In winter, blueberry bushes stick barren purple branches into the gray sky. Throughout the Willamette Valley, the rows of purple sometimes go for acres.
When the weather warms up, those bushes bear tons of one of Oregon's best-selling fruits.
From Washington through northern California, the Northwest's blueberry industry exploded in recent years with the advent of words like "superfood." Health-consciousness that created a growing market for bitter foods like kale and chard provided an absolute rocketboost for the easier-to-love blueberry.
Farmers large and small are planting more rows of blueberries every year, because they know they can sell them, either fresh or processed.
The influx of new growers prompted Oregon State University -- the research and training backbone of the state's industry -- to hold a school for longtime farmers and beginners planning their first crop. The event, held over March 16 and 17 on campus in Corvallis, is the first in eight years, long before organic blueberries carved a spot in the industry and the state sold 90 million tons of berries in a year.
Blueberries can be expensive to start, and require a lot of patience, because a bush can take seven years before growing at its full potential. Industry experts can't predict what the market will look like then.
"We don't want someone... who is new to blueberries not being aware of risks and questions," said Bernadine Strik, an OSU berry expert organizing the school.
Business is good
In Cornelius, Unger Farms has ridden the blueberry wave to great success. Matt Unger planted his first blueberry bushes in 1995, as he was converting 144 acres from a plant nursery to a berry farm.
One of his first varieties, Spartan bushes, a sweet northern highbush blueberry, still thrive under the care of Will Unger, his son.
But, now there are more acres and more varieties. The Ungers planted an additional six acres about five years ago, then six more. They harvest 18 acres now, with 10 more planned in the next year.
Spartan blueberries are an uncommon variety for commercial farms, because shippers dislike how soft and fragile they are. The Ungers' stock is a sign of their success.
They sell their berries fresh mainly to New Seasons grocery stores, so they don't have to worry about shipping troubles.
Will Unger attended the OSU blueberry school in 2007, before he began working for Oregon Berry Packers. There, he applied the knowledge to handling the berries to ship around the world, hitting big markets, such as Korea and Japan.
Now, he is back at the family farm, worrying about keeping up with New Seasons', despite the 10 tons per acre the plants yield each year.
"With them adding stores every year, we have to keep up with planting just to supply them," Unger said.
The Ungers meet regularly with farmers and others in the industry to discuss the newest science and practices to make sure the farm is growing the best product, and doing so efficiently.
The research updates, and the blueberry school, help them weather seasons like last year, when a hailstorm battered a few sections of berries that already suffered from disease.
New research for organics
At Oregon State University's North Willamette research extension in Aurora, disembodied bird voices call throughout the day.
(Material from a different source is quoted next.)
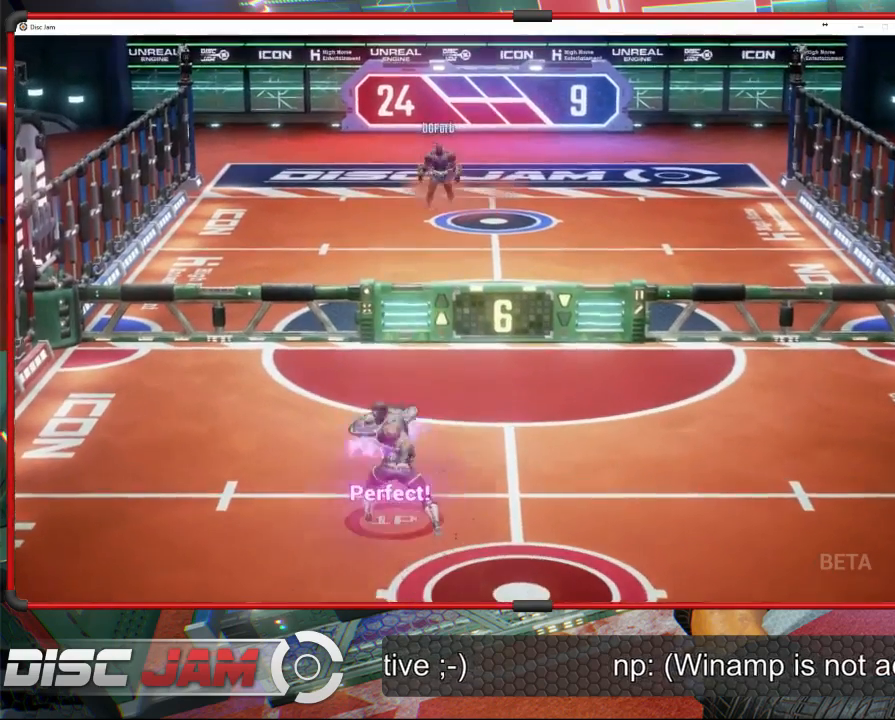
{"buttons": ["A"], "left_stick": "down-right", "events": [[333, "L3", "up"], [333, "left_stick", "up"], [500, "left_stick", "down-right"]]}
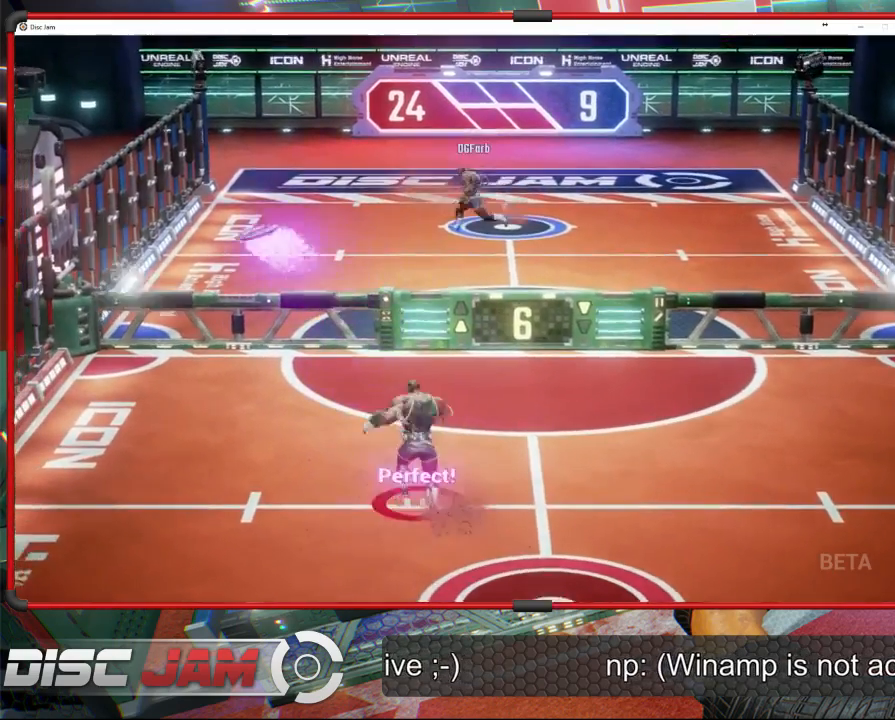
{"buttons": [], "left_stick": "down", "events": [[33, "A", "up"], [67, "left_stick", "down"]]}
The bird-less songs ward off real birds and other predators from swooping in to pick off the organic blueberries Strik and students research.
Since 2007, organic acreage has increased from 2 percent of Oregon's blueberry market to 15 to 20 percent.
Few best practices existed then for farmers interested in selling pesticide-free berries.
"We had to do a lot of our own methodology and coming up with our own growing systems," said Eric Pond, who has grown blueberries for 20 years. He now manages production for large-scale commercial organic farms. "We surrounded ourselves with the best conventional information and figured out how to adapt it to organics."
Strik's berries, plus data from Pond and other organic growers, provide insights on how to increase organic yields and quality for the next generation.
Pond is sending about 12 staff members to the blueberry school this year, including several Spanish speakers, who can participate because classes are in both English and Spanish.
He hopes they come back with ideas of how to continue adapting research on organics and conventional blueberries to improve quality and efficiency, since Pond sees the rise of blueberries continuing.
"It's a great place to be around, be immersed in other ways of thinking about blueberry production and some of the challenges we all face," Pond said.